The title of the exhibit is quite literally meant to show that humans are running out of time in a number of ways.
“This is evident in the visible geological strata of our desert environment, simultaneously inhospitable to a dense human population yet the locus of our urban center,” the exhibit landing page said. “Humans dwell amid an array of commensurate and incommensurate temporalities: geological, biological, technological and financial.”
Each artist featured examined temporality through a subjective lens and from there produced radically different pieces.
David Tinapple, associate professor at the School of Arts, Media and Engineering, one of the exhibition’s curators and a participating artist, said “Out of Time” took about a year to prepare.
Tinapple’s piece in the exhibit used software he wrote that extracts temporal patterns from video footage. He said natural phenomena look especially good when run through this software, and he used it to show the patterns developed in ocean waves over time.
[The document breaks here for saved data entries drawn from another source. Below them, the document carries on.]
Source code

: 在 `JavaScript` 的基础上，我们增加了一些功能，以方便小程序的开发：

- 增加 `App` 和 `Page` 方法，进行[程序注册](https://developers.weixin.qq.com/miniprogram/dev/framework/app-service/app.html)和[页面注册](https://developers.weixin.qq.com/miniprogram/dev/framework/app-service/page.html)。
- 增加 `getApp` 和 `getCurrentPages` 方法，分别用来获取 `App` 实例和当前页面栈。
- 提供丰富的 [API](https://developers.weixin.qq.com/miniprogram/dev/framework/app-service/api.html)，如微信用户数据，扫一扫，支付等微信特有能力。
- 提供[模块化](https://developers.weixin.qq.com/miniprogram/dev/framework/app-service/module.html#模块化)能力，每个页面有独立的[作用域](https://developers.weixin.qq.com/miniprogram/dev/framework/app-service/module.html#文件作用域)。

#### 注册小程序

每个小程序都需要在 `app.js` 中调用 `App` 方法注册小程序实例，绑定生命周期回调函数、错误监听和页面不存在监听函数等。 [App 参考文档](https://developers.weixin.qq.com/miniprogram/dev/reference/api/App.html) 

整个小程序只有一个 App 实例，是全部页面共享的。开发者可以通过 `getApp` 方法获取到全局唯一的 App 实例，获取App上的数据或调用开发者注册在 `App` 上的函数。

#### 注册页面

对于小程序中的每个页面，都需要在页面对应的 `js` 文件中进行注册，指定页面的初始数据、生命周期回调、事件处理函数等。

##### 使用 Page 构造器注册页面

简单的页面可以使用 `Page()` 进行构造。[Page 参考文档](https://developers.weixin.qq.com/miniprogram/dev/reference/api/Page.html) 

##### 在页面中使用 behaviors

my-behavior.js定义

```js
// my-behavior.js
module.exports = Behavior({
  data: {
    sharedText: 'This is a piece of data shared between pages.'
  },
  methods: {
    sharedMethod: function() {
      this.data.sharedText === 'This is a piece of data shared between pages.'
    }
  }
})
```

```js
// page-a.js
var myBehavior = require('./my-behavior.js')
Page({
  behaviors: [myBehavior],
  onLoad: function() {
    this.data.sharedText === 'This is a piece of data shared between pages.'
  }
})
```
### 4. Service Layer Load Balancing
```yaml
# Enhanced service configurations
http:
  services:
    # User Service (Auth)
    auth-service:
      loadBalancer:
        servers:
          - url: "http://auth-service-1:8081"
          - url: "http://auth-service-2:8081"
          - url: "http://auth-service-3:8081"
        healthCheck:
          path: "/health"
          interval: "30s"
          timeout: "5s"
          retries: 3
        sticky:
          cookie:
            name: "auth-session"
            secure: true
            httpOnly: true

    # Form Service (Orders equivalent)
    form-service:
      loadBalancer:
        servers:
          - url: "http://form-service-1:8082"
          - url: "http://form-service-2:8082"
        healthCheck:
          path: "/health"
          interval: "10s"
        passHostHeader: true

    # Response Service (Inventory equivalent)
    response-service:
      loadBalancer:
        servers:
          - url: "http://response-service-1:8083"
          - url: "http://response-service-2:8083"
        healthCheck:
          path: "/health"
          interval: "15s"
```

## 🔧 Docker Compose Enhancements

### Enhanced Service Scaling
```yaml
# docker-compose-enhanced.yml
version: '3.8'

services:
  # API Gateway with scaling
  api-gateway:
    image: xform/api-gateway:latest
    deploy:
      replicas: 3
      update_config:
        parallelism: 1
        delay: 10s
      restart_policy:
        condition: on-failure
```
“(The software) isn’t a destructive process; it’s just re-framing the video so the temporal aspects of the video are horizontal,” he said. “So, it still looks organic, but it’s totally foreign.”
“When the diagnosis event happens, this rupture in temporality occurs in relation to the identity you had before it,” Necyk said. “You become really fractured. All of a sudden you have cancer, you’re a cancer patient and you’re undergoing treatment. It’s an identity shift.”
Senior business student Nolan Tondreau happened upon "Out of Time" by chance. The intriguing exhibition title as well as the crowd outside drew him in, he said.
“Time is something we as humans are so concerned with, but it's generally only thought of linearly," Tondreau said. "This exhibit does a good job of putting on display the polarity of the ephemeral human existence and our pursuit to not be forgotten by time."